Colic 101: What It Is and What to Do

What Causes Colic?

What causes colic -- and why some babies experience it and others don't -- remains a mystery. Some doctors view it as a natural developmental stage that babies can go through as they adjust to all the different sensations and experiences that come with life outside the womb. (Dr. Karp calls this "the fourth trimester.") Others attribute it to an imbalance of bacteria in the gut.

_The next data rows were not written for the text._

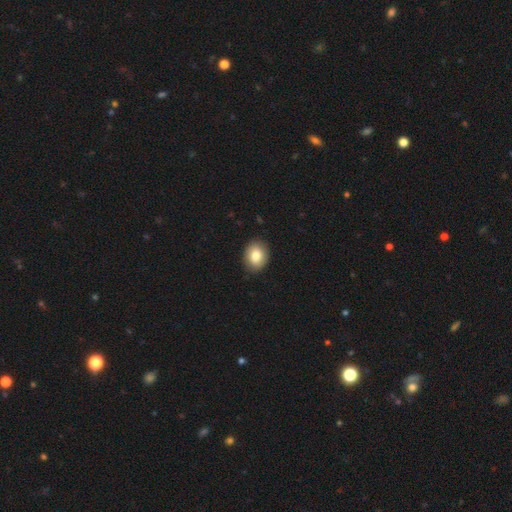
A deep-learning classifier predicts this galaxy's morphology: type=smooth (82%); roundness=in between (58%); merging=none (89%).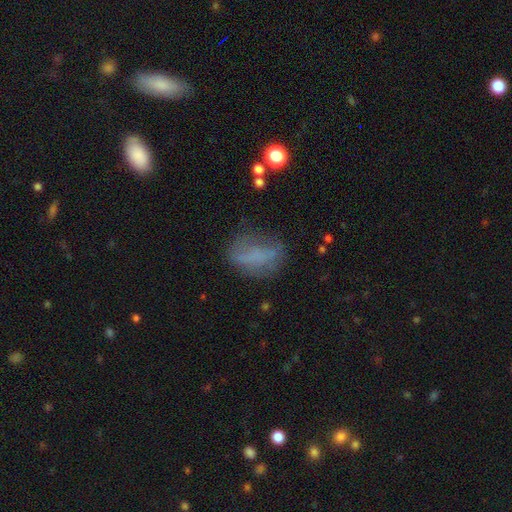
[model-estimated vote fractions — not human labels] smooth 58%, featured or disk 28%, star or artifact 15%. Down the decision tree: how rounded — in between (78%); merging — none (53%).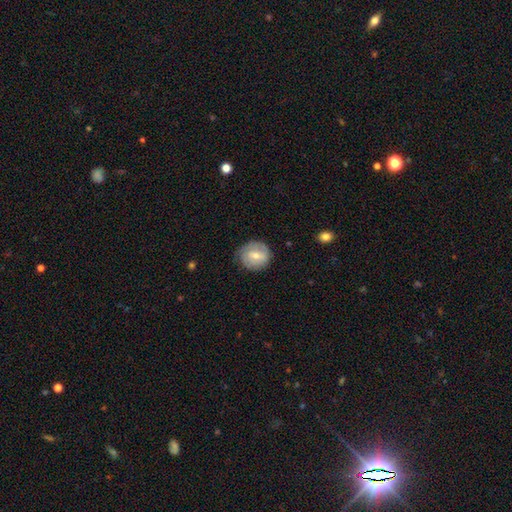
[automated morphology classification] This appears to be a smooth galaxy with no disk features (48%). Merging: none (74%).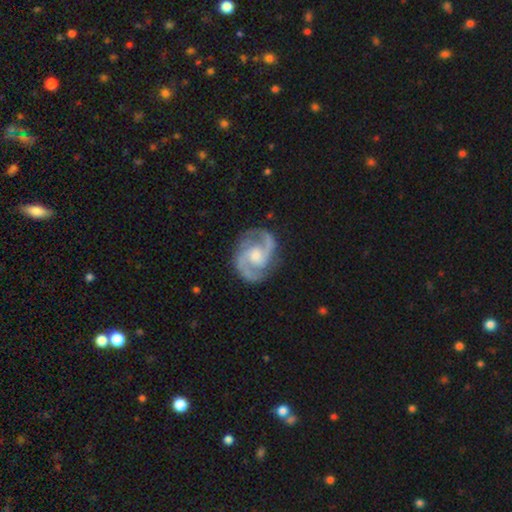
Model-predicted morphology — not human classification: featured or disk 92%, smooth 4%, star or artifact 4%. Down the decision tree: edge-on disk — no (98%); bar — no (51%); spiral arms — yes (98%); spiral arm count — 2 (90%); spiral winding — medium (61%); bulge size — moderate (56%); merging — none (82%).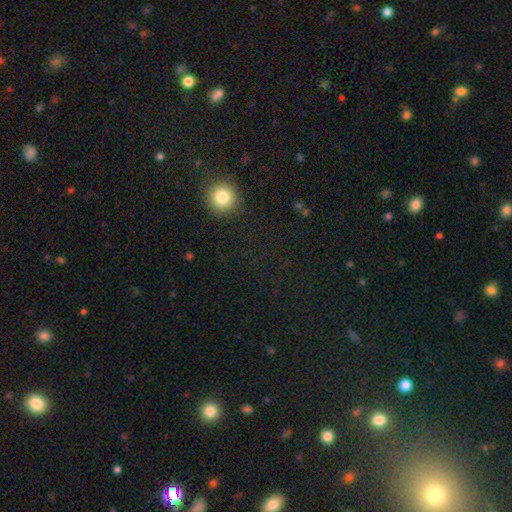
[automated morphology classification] This appears to be a smooth galaxy with no disk features (50%) that is round (86%). Merging: none (84%).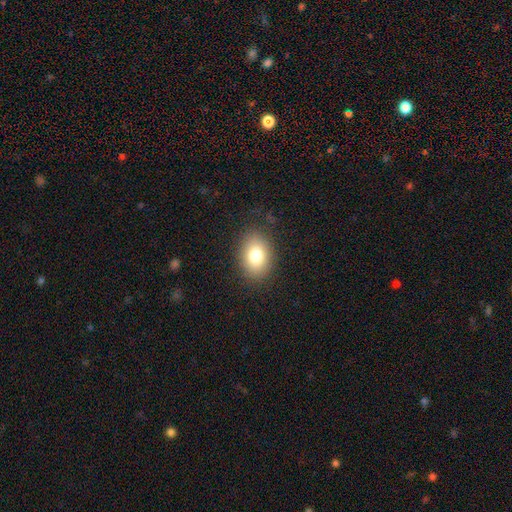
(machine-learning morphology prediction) A smooth galaxy with no disk features (79%) that is in between round and cigar-shaped (73%). Merging: none (84%).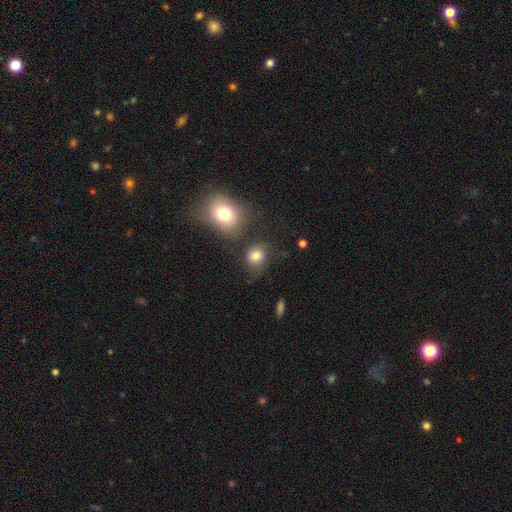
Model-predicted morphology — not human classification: Q: Smooth or featured?
A: smooth (80%); runner-up: star or artifact (12%)
Q: How rounded?
A: round (63%); runner-up: in between (36%)
Q: Merging?
A: none (65%); runner-up: minor disturbance (17%)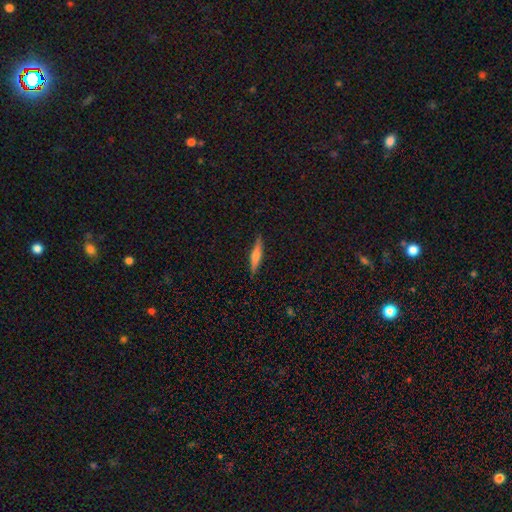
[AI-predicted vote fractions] smooth_or_featured: smooth (p=0.54) [alt: featured or disk p=0.39]
how_rounded: cigar-shaped (p=0.86) [alt: in between p=0.12]
merging: none (p=0.88) [alt: minor disturbance p=0.09]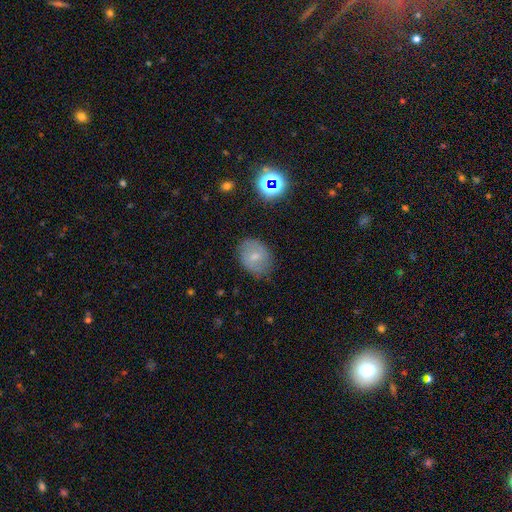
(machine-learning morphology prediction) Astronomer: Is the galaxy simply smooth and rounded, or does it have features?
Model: smooth — 61%.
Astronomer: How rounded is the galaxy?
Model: in between — 59% (runner-up: round, 40%).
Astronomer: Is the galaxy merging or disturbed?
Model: none — 80%.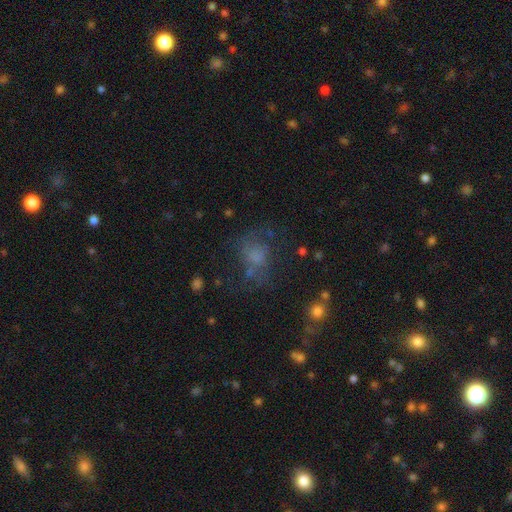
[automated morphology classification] smooth_or_featured: smooth (p=0.52) [alt: featured or disk p=0.26]
how_rounded: round (p=0.61) [alt: in between p=0.38]
merging: none (p=0.49) [alt: major disturbance p=0.25]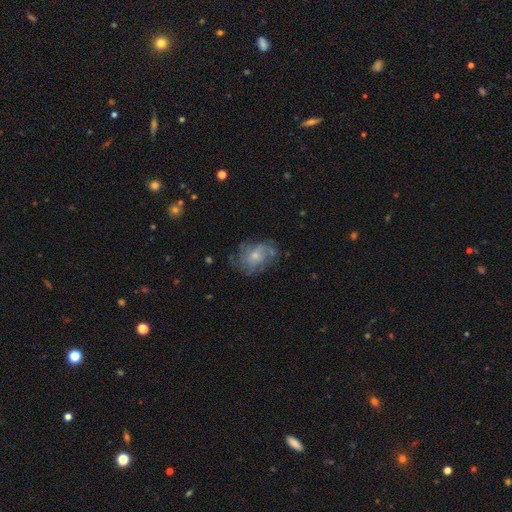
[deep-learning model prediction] Morphology: type=featured or disk (68%); edge-on=no (97%); bar=no (78%); spiral arms=yes (80%); winding=medium (40%); arm count=can't tell (41%); bulge=small (61%); merging=none (62%).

Yet another theory is that colic stems from an imbalance of the brain chemicals melatonin and serotonin. Colicky babies might have more serotonin, which makes intestinal muscles contract, says Marc Weissbluth, MD, professor of clinical pediatrics at Northwestern University School of Medicine and author of Your Fussy Baby (Ballantine). (One reason colicky babies can fuss more at night, he explains, is that serotonin levels peak in the evening.) This imbalance, the theory goes, naturally resolves when babies start making melatonin, which relaxes intestinal muscles. Babies get ample melatonin from Mom in utero, but levels drop after birth until baby starts producing it on her own at 3 to 4 months -- interestingly, around the same time that colic typically disappears. "This hypothesis should reassure mothers that they didn't cause colic," Dr. Weissbluth says. "It takes away the guilt that you're doing something wrong and aren't able to soothe your baby."